== Source data

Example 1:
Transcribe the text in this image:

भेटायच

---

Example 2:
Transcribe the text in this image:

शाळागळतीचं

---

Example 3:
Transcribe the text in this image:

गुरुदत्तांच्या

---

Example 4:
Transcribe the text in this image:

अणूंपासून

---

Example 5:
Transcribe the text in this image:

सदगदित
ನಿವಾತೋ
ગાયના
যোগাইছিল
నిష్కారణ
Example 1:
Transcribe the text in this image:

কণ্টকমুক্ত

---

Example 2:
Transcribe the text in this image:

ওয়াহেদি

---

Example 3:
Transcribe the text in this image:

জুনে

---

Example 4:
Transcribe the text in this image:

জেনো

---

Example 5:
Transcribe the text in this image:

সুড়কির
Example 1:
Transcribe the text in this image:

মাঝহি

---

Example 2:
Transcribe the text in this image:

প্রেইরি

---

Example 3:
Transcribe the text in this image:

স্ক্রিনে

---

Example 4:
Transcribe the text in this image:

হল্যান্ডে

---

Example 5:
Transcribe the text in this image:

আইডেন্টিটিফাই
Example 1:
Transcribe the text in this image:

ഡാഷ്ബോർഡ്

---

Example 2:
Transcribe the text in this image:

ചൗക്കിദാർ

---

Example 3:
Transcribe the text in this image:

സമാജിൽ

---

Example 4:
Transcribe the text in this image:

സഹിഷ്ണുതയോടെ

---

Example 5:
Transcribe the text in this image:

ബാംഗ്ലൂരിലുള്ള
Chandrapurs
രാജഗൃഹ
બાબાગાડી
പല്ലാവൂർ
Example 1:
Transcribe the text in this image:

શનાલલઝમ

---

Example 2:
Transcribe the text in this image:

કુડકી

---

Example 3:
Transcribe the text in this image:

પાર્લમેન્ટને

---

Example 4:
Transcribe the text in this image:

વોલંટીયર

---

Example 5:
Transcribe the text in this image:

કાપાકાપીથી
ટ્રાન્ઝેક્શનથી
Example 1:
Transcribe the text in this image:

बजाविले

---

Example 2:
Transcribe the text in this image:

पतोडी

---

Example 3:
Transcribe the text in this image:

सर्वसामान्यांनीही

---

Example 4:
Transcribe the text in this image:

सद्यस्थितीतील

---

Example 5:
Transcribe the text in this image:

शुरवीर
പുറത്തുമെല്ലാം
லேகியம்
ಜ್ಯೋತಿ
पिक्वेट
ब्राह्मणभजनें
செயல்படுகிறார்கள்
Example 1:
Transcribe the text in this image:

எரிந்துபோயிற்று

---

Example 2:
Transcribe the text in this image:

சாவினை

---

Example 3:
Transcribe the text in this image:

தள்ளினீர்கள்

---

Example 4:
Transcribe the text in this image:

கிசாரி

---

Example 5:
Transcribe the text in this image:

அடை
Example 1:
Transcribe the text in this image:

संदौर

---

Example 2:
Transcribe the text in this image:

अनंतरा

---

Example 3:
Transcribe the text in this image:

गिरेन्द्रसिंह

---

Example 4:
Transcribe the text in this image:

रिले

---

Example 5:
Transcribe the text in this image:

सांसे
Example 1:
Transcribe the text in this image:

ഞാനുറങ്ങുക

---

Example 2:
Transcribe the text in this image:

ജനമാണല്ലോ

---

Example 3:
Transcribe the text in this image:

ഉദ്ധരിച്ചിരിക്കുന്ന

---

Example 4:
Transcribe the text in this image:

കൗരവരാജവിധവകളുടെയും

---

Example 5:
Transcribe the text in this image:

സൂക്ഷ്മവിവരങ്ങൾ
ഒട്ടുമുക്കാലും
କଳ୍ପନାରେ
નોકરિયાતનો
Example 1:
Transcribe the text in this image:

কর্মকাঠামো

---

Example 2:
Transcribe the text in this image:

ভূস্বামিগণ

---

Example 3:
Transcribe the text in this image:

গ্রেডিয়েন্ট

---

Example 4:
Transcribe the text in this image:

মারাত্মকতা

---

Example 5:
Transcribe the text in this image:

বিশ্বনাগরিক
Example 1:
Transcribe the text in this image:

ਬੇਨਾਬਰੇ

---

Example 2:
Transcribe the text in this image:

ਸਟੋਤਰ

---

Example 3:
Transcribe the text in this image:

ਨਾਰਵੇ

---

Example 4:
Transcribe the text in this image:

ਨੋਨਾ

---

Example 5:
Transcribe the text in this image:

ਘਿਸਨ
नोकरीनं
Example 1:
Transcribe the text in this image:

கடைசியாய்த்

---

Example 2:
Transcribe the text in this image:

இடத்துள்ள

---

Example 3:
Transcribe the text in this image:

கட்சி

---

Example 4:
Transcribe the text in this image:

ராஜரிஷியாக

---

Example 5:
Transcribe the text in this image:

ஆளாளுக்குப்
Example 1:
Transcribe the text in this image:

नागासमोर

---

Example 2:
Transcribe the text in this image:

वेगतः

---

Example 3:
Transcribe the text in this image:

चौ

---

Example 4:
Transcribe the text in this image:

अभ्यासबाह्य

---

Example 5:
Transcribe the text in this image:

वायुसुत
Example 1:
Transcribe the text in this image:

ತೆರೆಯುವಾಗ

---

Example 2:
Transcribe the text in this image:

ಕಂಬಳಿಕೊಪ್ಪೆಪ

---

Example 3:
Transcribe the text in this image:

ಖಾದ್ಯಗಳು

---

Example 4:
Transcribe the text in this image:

====

Activity: The full listing should be duplicated exactly, line by line.

Written response:
Example 1:
Transcribe the text in this image:

भेटायच

---

Example 2:
Transcribe the text in this image:

शाळागळतीचं

---

Example 3:
Transcribe the text in this image:

गुरुदत्तांच्या

---

Example 4:
Transcribe the text in this image:

अणूंपासून

---

Example 5:
Transcribe the text in this image:

सदगदित
ನಿವಾತೋ
ગાયના
যোগাইছিল
నిష్కారణ
Example 1:
Transcribe the text in this image:

কণ্টকমুক্ত

---

Example 2:
Transcribe the text in this image:

ওয়াহেদি

---

Example 3:
Transcribe the text in this image:

জুনে

---

Example 4:
Transcribe the text in this image:

জেনো

---

Example 5:
Transcribe the text in this image:

সুড়কির
Example 1:
Transcribe the text in this image:

মাঝহি

---

Example 2:
Transcribe the text in this image:

প্রেইরি

---

Example 3:
Transcribe the text in this image:

স্ক্রিনে

---

Example 4:
Transcribe the text in this image:

হল্যান্ডে

---

Example 5:
Transcribe the text in this image:

আইডেন্টিটিফাই
Example 1:
Transcribe the text in this image:

ഡാഷ്ബോർഡ്

---

Example 2:
Transcribe the text in this image:

ചൗക്കിദാർ

---

Example 3:
Transcribe the text in this image:

സമാജിൽ

---

Example 4:
Transcribe the text in this image:

സഹിഷ്ണുതയോടെ

---

Example 5:
Transcribe the text in this image:

ബാംഗ്ലൂരിലുള്ള
Chandrapurs
രാജഗൃഹ
બાબાગાડી
പല്ലാവൂർ
Example 1:
Transcribe the text in this image:

શનાલલઝમ

---

Example 2:
Transcribe the text in this image:

કુડકી

---

Example 3:
Transcribe the text in this image:

પાર્લમેન્ટને

---

Example 4:
Transcribe the text in this image:

વોલંટીયર

---

Example 5:
Transcribe the text in this image:

કાપાકાપીથી
ટ્રાન્ઝેક્શનથી
Example 1:
Transcribe the text in this image:

बजाविले

---

Example 2:
Transcribe the text in this image:

पतोडी

---

Example 3:
Transcribe the text in this image:

सर्वसामान्यांनीही

---

Example 4:
Transcribe the text in this image:

सद्यस्थितीतील

---

Example 5:
Transcribe the text in this image:

शुरवीर
പുറത്തുമെല്ലാം
லேகியம்
ಜ್ಯೋತಿ
पिक्वेट
ब्राह्मणभजनें
செயல்படுகிறார்கள்
Example 1:
Transcribe the text in this image:

எரிந்துபோயிற்று

---

Example 2:
Transcribe the text in this image:

சாவினை

---

Example 3:
Transcribe the text in this image:

தள்ளினீர்கள்

---

Example 4:
Transcribe the text in this image:

கிசாரி

---

Example 5:
Transcribe the text in this image:

அடை
Example 1:
Transcribe the text in this image:

संदौर

---

Example 2:
Transcribe the text in this image:

अनंतरा

---

Example 3:
Transcribe the text in this image:

गिरेन्द्रसिंह

---

Example 4:
Transcribe the text in this image:

रिले

---

Example 5:
Transcribe the text in this image:

सांसे
Example 1:
Transcribe the text in this image:

ഞാനുറങ്ങുക

---

Example 2:
Transcribe the text in this image:

ജനമാണല്ലോ

---

Example 3:
Transcribe the text in this image:

ഉദ്ധരിച്ചിരിക്കുന്ന

---

Example 4:
Transcribe the text in this image:

കൗരവരാജവിധവകളുടെയും

---

Example 5:
Transcribe the text in this image:

സൂക്ഷ്മവിവരങ്ങൾ
ഒട്ടുമുക്കാലും
କଳ୍ପନାରେ
નોકરિયાતનો
Example 1:
Transcribe the text in this image:

কর্মকাঠামো

---

Example 2:
Transcribe the text in this image:

ভূস্বামিগণ

---

Example 3:
Transcribe the text in this image:

গ্রেডিয়েন্ট

---

Example 4:
Transcribe the text in this image:

মারাত্মকতা

---

Example 5:
Transcribe the text in this image:

বিশ্বনাগরিক
Example 1:
Transcribe the text in this image:

ਬੇਨਾਬਰੇ

---

Example 2:
Transcribe the text in this image:

ਸਟੋਤਰ

---

Example 3:
Transcribe the text in this image:

ਨਾਰਵੇ

---

Example 4:
Transcribe the text in this image:

ਨੋਨਾ

---

Example 5:
Transcribe the text in this image:

ਘਿਸਨ
नोकरीनं
Example 1:
Transcribe the text in this image:

கடைசியாய்த்

---

Example 2:
Transcribe the text in this image:

இடத்துள்ள

---

Example 3:
Transcribe the text in this image:

கட்சி

---

Example 4:
Transcribe the text in this image:

ராஜரிஷியாக

---

Example 5:
Transcribe the text in this image:

ஆளாளுக்குப்
Example 1:
Transcribe the text in this image:

नागासमोर

---

Example 2:
Transcribe the text in this image:

वेगतः

---

Example 3:
Transcribe the text in this image:

चौ

---

Example 4:
Transcribe the text in this image:

अभ्यासबाह्य

---

Example 5:
Transcribe the text in this image:

वायुसुत
Example 1:
Transcribe the text in this image:

ತೆರೆಯುವಾಗ

---

Example 2:
Transcribe the text in this image:

ಕಂಬಳಿಕೊಪ್ಪೆಪ

---

Example 3:
Transcribe the text in this image:

ಖಾದ್ಯಗಳು

---

Example 4:
Transcribe the text in this image:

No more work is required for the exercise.